Le canton de Vaud constitue un intéressant espace d’observation des rapprochements intersectoriels entre corps de police et milieux psychiatriques. La police de la capitale, Lausanne, a développé dès 1999 un vaste projet d’échange entre police et services hospitaliers cantonaux, dont en particulier le département de psychiatrie du Centre Hospitalier Universitaire Vaudois (CHUV). Quant à la Fondation de Nant, également au centre de notre réflexion, elle profite d’une situation institutionnelle privilégiée qui lui offre une autonomie importante, notamment dans le développement de relations avec des partenaires institutionnels de son secteur (l’Est vaudois).
Les observations conduites à Lausanne, comme à Nant, donnent à voir, en premier lieu, une logique bottom-up à l’origine d’une prise de conscience du potentiel d’efficacité de la coordination intersectorielle. Un exemple remarquable de cela est la mise en place de stages croisés.

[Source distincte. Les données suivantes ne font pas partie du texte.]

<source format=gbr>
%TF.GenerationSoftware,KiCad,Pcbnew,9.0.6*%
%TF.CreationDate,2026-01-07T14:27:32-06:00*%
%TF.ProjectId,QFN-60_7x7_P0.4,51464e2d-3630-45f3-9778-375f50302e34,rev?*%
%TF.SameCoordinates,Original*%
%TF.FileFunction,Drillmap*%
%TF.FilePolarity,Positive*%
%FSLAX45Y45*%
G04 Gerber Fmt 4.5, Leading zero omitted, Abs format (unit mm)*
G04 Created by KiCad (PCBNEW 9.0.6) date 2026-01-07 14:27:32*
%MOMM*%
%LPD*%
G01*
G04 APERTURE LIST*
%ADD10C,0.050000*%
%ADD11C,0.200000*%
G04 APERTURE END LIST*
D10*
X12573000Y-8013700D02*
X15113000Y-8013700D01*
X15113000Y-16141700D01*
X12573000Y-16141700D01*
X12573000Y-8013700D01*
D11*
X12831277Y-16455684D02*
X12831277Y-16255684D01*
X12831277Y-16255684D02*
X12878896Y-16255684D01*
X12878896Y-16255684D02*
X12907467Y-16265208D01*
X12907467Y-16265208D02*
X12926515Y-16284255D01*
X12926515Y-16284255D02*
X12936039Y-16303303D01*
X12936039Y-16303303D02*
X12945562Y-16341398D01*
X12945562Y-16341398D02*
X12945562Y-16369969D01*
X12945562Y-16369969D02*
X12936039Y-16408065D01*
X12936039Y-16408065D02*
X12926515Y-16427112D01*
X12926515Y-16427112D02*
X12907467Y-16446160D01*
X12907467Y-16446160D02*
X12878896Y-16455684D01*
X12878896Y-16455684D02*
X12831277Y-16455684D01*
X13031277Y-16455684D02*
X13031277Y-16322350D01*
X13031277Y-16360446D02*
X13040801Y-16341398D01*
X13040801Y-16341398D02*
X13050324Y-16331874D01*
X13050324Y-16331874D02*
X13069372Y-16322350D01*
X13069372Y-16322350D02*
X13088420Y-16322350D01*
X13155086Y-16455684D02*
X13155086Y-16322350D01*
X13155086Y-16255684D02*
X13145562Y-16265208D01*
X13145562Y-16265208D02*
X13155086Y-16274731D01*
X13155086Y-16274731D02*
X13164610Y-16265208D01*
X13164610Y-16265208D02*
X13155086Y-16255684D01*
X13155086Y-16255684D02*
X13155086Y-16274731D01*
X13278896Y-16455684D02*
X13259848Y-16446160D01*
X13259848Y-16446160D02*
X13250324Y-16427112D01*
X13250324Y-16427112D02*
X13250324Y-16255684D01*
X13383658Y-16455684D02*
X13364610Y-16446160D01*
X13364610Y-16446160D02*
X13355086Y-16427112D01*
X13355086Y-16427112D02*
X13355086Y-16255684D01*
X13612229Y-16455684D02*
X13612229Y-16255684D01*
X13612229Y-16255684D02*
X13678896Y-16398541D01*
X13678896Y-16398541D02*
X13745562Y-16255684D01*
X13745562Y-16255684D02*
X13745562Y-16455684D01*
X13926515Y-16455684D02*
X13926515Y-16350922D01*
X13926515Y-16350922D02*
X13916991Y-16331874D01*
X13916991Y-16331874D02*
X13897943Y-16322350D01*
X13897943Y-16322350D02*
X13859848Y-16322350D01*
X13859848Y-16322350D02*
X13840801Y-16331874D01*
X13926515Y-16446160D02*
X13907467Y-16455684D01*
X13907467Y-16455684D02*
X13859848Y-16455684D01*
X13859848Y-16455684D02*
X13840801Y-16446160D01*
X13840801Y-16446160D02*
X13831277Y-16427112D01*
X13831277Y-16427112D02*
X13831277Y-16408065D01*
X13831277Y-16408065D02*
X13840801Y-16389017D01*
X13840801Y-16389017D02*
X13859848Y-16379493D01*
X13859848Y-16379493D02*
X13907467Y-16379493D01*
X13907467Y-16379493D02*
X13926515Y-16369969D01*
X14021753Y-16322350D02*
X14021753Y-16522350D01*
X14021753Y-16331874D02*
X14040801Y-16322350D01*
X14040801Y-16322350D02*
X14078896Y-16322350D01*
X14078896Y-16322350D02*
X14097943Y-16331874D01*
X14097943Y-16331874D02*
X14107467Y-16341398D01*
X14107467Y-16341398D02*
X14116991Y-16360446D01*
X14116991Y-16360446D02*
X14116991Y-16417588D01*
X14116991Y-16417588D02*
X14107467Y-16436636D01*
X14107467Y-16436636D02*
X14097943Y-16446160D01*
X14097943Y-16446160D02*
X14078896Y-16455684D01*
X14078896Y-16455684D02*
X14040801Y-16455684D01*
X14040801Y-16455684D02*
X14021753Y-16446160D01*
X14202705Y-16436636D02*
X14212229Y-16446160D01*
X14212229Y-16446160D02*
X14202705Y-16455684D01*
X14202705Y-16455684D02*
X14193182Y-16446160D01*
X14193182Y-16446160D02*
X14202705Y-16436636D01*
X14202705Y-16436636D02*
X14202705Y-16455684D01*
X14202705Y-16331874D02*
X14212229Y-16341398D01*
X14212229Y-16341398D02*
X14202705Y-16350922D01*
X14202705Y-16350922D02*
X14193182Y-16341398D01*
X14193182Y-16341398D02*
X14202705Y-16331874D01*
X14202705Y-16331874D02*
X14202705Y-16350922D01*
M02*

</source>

Dès 1999 en effet, des policiers (en premier lieu des policiers en uniforme issus de Police-secours et des postes de quartier) et des infirmiers se voient proposer, sur une base volontaire, de partager durant un tournus le travail de l’autre univers. Des agents Police-secours rejoignent les services du CHUV, notamment les urgences, durant quelques jours et nuits. De même, des soignants se voient proposer d’accompagner une section Police-secours durant l’un de ses tournus en « trois-huit ».
L’initiative d’une telle immersion croisée connaît un fort succès (350 stages effectués entre 1999 et 2010). A l’origine, le projet émane d’un cadre infirmier et d’un chef de section de Police-secours, soit deux cadres intermédiaires, sans concours des autorités politiques lausannoises ou vaudoises. Aujourd’hui, le projet a été salué par un prix d’excellence en administration publique et fait la fierté des institutions partenaires et des autorités politiques.

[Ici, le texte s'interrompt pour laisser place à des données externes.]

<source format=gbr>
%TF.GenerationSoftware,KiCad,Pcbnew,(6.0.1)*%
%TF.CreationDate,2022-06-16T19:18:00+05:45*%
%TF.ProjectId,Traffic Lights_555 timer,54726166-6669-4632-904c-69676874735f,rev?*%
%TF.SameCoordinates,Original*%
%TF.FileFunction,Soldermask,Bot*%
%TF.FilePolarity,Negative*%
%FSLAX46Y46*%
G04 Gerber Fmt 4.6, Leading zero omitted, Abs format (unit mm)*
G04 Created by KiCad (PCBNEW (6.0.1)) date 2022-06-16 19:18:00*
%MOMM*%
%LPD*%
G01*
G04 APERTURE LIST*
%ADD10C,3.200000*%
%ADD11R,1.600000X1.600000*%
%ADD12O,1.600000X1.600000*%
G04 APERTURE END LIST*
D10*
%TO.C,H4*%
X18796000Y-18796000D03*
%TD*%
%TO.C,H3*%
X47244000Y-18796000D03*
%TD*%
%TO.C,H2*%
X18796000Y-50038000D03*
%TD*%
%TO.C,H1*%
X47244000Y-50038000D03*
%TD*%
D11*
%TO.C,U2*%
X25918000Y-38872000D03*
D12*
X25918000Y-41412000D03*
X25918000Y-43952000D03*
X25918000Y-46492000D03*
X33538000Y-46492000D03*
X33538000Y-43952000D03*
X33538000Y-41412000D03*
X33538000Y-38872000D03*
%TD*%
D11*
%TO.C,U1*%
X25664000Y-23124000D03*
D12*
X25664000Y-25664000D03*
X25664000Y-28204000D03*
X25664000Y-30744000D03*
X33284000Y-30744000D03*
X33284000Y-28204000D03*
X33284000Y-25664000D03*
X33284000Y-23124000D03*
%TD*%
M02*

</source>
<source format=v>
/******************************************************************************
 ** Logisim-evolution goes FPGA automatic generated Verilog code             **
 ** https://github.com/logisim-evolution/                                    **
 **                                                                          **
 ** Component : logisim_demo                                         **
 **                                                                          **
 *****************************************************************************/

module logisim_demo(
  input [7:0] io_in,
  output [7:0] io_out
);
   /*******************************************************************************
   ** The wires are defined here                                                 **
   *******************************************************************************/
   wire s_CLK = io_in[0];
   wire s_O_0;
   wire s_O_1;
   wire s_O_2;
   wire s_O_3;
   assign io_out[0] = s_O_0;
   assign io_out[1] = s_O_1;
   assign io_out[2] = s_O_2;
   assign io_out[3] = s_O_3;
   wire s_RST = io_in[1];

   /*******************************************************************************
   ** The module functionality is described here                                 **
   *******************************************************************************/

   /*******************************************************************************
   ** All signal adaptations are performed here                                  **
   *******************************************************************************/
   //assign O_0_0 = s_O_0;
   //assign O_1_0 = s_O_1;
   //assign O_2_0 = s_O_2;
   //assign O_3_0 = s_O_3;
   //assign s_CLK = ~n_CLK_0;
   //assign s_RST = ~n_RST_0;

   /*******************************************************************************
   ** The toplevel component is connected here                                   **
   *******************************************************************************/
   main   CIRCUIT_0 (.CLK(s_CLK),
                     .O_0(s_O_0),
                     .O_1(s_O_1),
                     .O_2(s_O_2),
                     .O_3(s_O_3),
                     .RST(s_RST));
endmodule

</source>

Seconde caractéristique majeure : les stages croisés s’adressent aux agents de base (non-gradés) et aux sous-officiers de la police lausannoise, ainsi qu’aux infirmiers en psychiatrie actifs dans les institutions des soins aiguës du secteur psychiatrique centre-vaudois. Il s’agit donc d’une initiative émanant des praticiens de terrain et qui vise les pratiques elles-mêmes.

L’origine et le succès de cette expérience provient d’un constat commun de situations-problèmes que vivent les deux communautés de professionnels face à certains “clients“ qui troublent le cloisonnement des activités policières et infirmières. Ils rendent inefficaces (voire contreproductifs) certains « actes-métier » routinier.



[1] Florence Nightingale est considérée comme la pionnière des soins infirmiers modernes. Quant à Willie Sutton, il fut un célèbre braqueur de banque aux Etats-Unis.

[2] Egon Bittner, «Florence Nightingale à la poursuite de Willie Sutton. Regard théorique sur la police», Déviance et Société, vol.25, n°3, 2001 (1974), p.304.